SUPPLIED DATA Block Start

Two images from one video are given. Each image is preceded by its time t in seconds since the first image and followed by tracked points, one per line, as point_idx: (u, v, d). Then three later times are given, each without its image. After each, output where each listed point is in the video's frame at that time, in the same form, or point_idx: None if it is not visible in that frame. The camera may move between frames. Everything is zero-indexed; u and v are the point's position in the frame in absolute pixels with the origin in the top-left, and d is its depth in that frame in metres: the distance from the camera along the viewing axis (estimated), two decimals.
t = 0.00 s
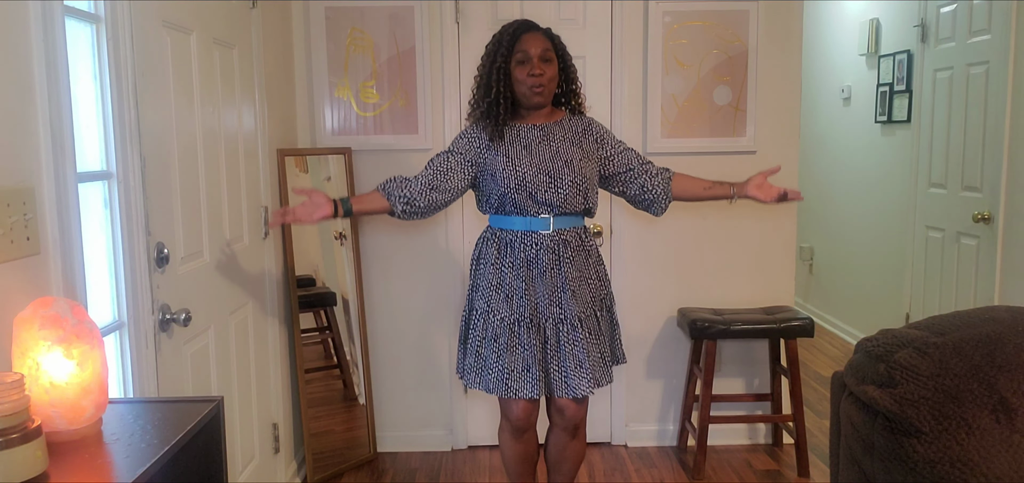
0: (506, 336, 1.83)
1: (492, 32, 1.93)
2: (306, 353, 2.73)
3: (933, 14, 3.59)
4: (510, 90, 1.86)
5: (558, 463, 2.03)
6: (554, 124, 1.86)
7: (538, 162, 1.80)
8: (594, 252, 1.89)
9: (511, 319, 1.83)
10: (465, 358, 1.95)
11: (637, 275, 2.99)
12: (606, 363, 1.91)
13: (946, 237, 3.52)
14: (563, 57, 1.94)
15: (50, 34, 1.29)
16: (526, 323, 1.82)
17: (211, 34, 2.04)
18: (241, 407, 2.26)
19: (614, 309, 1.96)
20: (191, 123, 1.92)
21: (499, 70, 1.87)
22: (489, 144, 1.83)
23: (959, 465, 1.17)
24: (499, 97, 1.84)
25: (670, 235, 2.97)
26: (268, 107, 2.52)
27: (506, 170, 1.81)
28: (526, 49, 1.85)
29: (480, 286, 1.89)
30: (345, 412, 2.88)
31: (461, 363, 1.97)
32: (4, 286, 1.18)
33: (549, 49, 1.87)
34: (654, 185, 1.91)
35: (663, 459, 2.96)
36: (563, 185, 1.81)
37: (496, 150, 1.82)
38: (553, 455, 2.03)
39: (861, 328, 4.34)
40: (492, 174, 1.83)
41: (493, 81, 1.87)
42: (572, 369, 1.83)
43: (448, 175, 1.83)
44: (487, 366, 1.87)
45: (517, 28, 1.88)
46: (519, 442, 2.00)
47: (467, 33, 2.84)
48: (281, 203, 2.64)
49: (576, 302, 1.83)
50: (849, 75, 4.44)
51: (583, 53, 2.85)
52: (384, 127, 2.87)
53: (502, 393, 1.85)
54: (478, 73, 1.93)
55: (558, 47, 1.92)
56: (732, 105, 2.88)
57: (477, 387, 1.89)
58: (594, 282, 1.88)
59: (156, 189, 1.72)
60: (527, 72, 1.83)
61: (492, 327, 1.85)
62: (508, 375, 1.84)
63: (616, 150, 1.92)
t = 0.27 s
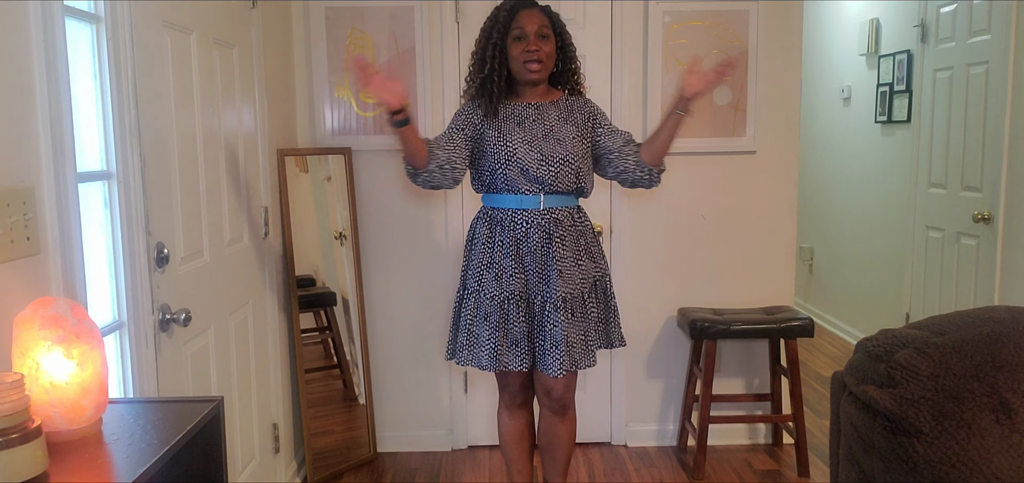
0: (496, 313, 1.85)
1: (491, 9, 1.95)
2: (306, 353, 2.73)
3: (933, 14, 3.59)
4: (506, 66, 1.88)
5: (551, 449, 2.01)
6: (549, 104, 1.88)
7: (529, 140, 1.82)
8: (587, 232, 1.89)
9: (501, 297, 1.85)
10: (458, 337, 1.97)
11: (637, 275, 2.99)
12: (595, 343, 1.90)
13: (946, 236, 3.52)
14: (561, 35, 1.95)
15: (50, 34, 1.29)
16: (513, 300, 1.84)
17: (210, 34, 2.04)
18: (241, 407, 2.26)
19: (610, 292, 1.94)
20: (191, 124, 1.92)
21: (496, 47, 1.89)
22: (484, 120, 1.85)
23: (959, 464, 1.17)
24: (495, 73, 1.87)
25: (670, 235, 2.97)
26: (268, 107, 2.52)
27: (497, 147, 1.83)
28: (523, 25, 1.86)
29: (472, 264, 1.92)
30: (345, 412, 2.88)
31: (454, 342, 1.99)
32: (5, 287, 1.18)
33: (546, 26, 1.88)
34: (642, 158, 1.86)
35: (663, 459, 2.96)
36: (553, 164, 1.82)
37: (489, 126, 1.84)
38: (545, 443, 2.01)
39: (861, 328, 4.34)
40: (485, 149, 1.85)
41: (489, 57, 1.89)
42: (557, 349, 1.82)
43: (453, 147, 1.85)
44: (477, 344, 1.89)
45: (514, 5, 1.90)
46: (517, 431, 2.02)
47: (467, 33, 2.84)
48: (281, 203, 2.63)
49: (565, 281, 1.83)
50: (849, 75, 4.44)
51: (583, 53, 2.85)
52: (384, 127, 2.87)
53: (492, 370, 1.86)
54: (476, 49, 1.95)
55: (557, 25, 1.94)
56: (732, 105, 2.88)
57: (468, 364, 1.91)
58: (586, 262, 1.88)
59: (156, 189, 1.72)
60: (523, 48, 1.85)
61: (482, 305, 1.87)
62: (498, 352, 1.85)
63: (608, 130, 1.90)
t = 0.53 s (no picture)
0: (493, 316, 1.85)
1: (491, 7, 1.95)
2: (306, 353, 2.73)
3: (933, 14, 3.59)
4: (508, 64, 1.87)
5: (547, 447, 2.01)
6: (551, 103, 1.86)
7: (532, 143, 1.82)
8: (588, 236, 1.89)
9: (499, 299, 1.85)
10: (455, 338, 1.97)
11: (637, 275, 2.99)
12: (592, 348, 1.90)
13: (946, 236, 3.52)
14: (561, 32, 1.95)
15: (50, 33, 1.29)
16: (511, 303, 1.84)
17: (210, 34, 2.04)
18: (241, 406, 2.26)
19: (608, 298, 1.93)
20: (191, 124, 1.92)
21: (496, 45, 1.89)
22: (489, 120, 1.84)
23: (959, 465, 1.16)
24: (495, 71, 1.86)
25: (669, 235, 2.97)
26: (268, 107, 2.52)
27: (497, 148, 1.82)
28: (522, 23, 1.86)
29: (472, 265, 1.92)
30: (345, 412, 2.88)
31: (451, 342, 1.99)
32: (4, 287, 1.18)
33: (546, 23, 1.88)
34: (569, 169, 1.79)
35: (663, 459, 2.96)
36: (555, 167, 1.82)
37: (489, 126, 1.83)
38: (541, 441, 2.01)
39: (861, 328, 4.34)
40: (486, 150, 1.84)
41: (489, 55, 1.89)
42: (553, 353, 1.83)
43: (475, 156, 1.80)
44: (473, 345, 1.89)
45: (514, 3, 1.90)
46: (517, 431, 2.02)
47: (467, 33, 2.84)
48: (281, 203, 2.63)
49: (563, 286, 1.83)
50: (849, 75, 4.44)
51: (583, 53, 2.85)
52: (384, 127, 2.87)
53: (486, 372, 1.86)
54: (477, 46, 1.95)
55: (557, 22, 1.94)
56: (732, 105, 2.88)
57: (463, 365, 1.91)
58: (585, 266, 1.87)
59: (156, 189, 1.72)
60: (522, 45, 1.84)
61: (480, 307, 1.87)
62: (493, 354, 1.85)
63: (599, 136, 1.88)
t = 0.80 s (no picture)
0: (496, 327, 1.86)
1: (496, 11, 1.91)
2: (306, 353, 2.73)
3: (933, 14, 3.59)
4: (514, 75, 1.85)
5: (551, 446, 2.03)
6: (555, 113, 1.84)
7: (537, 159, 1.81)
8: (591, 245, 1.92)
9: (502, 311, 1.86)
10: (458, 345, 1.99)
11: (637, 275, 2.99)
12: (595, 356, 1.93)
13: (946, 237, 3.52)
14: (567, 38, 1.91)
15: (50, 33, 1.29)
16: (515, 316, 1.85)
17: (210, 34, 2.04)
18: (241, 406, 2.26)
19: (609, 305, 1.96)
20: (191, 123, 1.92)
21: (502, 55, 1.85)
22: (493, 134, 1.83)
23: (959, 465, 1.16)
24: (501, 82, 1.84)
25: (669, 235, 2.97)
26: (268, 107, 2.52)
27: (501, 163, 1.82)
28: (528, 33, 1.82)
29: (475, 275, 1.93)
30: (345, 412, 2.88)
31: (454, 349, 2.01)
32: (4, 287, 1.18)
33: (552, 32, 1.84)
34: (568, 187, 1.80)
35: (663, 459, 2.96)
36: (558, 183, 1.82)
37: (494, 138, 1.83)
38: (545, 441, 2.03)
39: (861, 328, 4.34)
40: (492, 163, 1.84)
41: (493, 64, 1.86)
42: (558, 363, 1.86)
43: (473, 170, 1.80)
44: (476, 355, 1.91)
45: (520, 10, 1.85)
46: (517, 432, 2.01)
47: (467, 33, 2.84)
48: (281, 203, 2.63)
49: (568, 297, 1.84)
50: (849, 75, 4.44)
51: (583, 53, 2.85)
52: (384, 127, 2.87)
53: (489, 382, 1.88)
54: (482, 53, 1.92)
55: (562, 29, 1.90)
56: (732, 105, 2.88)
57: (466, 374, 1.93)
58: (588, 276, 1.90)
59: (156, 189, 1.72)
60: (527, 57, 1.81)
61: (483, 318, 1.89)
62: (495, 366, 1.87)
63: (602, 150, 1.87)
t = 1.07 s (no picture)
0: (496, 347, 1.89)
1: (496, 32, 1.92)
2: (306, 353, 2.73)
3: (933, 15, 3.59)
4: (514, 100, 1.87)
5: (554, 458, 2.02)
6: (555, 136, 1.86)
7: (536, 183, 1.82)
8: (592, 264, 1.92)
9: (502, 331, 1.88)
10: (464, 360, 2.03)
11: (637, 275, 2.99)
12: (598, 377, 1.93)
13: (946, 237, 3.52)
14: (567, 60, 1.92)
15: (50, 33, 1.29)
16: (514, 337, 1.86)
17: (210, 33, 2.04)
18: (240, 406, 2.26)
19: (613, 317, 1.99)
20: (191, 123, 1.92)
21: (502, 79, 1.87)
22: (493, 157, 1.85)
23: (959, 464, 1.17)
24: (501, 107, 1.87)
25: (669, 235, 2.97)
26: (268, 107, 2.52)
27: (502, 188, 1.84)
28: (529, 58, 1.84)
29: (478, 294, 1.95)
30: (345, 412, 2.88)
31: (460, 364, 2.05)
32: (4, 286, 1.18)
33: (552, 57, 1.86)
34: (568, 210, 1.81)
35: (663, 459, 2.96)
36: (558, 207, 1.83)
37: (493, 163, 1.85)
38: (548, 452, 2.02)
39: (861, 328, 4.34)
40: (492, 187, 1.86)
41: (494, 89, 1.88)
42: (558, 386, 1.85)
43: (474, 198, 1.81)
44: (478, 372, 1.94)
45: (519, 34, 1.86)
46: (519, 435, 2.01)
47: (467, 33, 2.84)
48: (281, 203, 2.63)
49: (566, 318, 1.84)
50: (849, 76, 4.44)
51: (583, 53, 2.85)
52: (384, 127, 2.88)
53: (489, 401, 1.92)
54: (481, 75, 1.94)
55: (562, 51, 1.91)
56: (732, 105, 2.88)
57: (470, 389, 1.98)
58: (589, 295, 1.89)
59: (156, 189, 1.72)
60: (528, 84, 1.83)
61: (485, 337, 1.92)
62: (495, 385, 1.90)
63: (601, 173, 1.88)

SUPPLIED DATA Block End
SUPPLIED DATA Block Start

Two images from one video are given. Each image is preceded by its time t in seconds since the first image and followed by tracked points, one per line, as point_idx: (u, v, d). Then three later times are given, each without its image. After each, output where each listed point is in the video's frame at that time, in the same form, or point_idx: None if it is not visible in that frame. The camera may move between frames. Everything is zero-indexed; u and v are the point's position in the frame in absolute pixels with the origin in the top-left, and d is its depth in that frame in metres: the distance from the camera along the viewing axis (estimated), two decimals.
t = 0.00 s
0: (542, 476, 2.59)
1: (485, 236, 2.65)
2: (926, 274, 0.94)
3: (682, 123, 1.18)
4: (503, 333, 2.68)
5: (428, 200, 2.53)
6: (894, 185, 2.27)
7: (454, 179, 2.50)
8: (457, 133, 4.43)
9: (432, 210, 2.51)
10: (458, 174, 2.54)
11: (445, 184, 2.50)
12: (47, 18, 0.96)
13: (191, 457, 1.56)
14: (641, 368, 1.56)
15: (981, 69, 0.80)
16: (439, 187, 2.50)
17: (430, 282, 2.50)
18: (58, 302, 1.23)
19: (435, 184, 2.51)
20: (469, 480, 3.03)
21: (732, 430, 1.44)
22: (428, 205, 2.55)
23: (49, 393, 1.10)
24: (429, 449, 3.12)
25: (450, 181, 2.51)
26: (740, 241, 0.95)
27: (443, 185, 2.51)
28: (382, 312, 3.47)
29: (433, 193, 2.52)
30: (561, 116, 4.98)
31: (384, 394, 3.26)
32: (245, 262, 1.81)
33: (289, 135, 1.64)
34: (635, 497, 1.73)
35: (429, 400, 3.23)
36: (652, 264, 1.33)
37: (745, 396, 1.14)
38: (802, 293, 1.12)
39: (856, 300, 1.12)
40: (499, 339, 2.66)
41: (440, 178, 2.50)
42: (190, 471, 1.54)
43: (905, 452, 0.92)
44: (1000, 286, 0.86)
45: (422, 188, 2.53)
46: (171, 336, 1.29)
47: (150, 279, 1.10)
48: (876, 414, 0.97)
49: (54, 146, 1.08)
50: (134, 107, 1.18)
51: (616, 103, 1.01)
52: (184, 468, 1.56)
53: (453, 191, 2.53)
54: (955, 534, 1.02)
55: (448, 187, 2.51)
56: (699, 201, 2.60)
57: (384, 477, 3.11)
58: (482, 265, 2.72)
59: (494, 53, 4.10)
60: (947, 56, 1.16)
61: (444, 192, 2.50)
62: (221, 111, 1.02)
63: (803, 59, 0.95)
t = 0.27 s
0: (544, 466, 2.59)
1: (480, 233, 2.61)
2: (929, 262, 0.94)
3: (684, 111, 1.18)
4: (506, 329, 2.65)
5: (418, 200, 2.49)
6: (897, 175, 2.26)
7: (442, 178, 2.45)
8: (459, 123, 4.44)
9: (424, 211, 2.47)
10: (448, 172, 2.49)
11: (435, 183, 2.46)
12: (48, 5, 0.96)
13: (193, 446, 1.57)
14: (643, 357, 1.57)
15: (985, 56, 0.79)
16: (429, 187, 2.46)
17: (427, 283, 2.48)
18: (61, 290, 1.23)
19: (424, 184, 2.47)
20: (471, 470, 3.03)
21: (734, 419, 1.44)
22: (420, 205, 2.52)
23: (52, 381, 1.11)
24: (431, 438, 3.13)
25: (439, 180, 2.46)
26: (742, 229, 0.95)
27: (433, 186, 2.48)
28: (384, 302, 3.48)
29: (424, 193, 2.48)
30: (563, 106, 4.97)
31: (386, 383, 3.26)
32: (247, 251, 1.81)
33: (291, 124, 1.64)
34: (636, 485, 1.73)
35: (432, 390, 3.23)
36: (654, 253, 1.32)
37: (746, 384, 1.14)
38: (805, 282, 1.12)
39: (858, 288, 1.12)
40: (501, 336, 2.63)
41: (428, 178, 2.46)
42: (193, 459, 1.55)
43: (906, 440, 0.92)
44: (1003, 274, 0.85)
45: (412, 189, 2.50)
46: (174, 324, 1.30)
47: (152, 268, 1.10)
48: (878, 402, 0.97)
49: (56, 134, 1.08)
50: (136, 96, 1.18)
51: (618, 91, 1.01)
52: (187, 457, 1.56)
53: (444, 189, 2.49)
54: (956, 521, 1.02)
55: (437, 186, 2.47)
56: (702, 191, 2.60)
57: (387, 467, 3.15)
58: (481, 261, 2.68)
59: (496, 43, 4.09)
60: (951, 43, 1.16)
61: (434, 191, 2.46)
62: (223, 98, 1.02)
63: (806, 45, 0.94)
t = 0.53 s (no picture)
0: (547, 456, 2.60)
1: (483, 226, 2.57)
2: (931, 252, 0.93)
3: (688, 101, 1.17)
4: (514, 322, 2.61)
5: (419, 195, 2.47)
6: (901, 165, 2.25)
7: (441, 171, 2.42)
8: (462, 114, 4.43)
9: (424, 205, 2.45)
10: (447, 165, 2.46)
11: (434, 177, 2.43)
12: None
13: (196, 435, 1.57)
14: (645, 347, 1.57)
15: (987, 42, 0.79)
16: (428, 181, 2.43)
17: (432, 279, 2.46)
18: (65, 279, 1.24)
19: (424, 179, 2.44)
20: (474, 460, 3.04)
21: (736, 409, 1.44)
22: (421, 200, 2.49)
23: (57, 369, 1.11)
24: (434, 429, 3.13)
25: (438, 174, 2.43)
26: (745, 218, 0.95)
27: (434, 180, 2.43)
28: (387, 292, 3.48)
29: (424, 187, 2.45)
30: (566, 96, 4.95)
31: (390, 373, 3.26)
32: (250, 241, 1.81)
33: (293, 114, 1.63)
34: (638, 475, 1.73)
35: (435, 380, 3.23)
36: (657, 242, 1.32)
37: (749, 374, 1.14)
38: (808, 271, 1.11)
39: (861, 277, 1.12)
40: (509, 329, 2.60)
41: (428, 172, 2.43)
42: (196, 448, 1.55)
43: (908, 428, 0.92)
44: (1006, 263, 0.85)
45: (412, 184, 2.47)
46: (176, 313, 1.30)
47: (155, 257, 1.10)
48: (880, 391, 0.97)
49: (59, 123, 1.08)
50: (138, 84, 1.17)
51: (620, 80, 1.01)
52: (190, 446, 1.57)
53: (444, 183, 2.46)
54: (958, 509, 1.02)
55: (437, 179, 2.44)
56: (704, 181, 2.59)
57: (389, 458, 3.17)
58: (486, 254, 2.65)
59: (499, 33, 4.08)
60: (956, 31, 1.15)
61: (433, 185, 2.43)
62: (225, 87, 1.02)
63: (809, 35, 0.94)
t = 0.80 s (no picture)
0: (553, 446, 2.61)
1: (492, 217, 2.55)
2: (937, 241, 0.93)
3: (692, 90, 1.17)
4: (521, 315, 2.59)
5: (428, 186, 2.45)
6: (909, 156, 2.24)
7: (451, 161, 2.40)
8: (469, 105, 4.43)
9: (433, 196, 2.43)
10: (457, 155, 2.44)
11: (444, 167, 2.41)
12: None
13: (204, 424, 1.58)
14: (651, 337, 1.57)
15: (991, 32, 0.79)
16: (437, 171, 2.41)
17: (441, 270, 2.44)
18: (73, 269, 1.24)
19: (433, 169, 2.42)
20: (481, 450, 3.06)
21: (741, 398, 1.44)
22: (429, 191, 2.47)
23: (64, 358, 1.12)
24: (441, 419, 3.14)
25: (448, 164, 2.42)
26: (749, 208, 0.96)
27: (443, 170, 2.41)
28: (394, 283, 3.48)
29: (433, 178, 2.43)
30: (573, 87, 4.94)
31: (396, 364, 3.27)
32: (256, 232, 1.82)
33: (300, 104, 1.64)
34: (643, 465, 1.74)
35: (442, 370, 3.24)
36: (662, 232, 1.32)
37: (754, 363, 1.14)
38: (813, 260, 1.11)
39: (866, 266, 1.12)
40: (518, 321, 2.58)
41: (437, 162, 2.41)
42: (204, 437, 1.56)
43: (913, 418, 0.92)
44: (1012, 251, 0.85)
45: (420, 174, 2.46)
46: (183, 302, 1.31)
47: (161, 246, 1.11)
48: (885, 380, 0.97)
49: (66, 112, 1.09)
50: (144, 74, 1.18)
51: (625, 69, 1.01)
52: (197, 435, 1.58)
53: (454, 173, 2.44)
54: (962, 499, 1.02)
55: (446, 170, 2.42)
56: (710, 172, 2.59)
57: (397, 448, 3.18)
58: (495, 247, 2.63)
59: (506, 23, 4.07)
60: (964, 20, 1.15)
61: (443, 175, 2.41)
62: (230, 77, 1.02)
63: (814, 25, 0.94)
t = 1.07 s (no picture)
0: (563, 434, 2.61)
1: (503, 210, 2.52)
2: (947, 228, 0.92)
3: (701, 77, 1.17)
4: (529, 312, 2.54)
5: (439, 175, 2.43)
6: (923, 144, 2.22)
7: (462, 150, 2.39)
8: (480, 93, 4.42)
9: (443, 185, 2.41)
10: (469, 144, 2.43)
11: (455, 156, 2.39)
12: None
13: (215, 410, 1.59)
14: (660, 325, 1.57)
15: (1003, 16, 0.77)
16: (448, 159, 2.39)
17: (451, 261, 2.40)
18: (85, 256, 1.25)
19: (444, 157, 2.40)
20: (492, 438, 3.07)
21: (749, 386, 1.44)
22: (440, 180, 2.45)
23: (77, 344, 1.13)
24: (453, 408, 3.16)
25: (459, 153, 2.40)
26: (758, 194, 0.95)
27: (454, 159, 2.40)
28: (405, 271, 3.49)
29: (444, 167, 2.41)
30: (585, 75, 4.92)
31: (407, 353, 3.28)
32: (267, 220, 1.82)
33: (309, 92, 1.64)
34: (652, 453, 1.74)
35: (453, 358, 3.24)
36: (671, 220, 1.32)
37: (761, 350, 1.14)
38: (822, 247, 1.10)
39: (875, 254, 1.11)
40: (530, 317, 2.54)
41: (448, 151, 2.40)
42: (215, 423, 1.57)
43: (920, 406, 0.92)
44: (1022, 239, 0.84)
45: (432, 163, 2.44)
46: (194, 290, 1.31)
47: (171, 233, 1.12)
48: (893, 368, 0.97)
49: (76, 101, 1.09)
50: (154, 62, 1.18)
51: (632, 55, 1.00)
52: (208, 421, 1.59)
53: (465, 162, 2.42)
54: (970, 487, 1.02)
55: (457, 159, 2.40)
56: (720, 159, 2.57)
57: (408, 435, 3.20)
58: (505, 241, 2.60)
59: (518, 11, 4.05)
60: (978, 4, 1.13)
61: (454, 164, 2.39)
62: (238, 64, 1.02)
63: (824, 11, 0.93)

SUPPLIED DATA Block End

YOUR TASK —
Among the entries above, copy exactly only the lines starting with the one containing "44: (1003, 274, 0.85)" and going through the one containing "59: (496, 43, 4.09)", both ends included.

ANSWER FOR THIS EXERCISE —
44: (1003, 274, 0.85)
45: (412, 189, 2.50)
46: (174, 324, 1.30)
47: (152, 268, 1.10)
48: (878, 402, 0.97)
49: (56, 134, 1.08)
50: (136, 96, 1.18)
51: (618, 91, 1.01)
52: (187, 457, 1.56)
53: (444, 189, 2.49)
54: (956, 521, 1.02)
55: (437, 186, 2.47)
56: (702, 191, 2.60)
57: (387, 467, 3.15)
58: (481, 261, 2.68)
59: (496, 43, 4.09)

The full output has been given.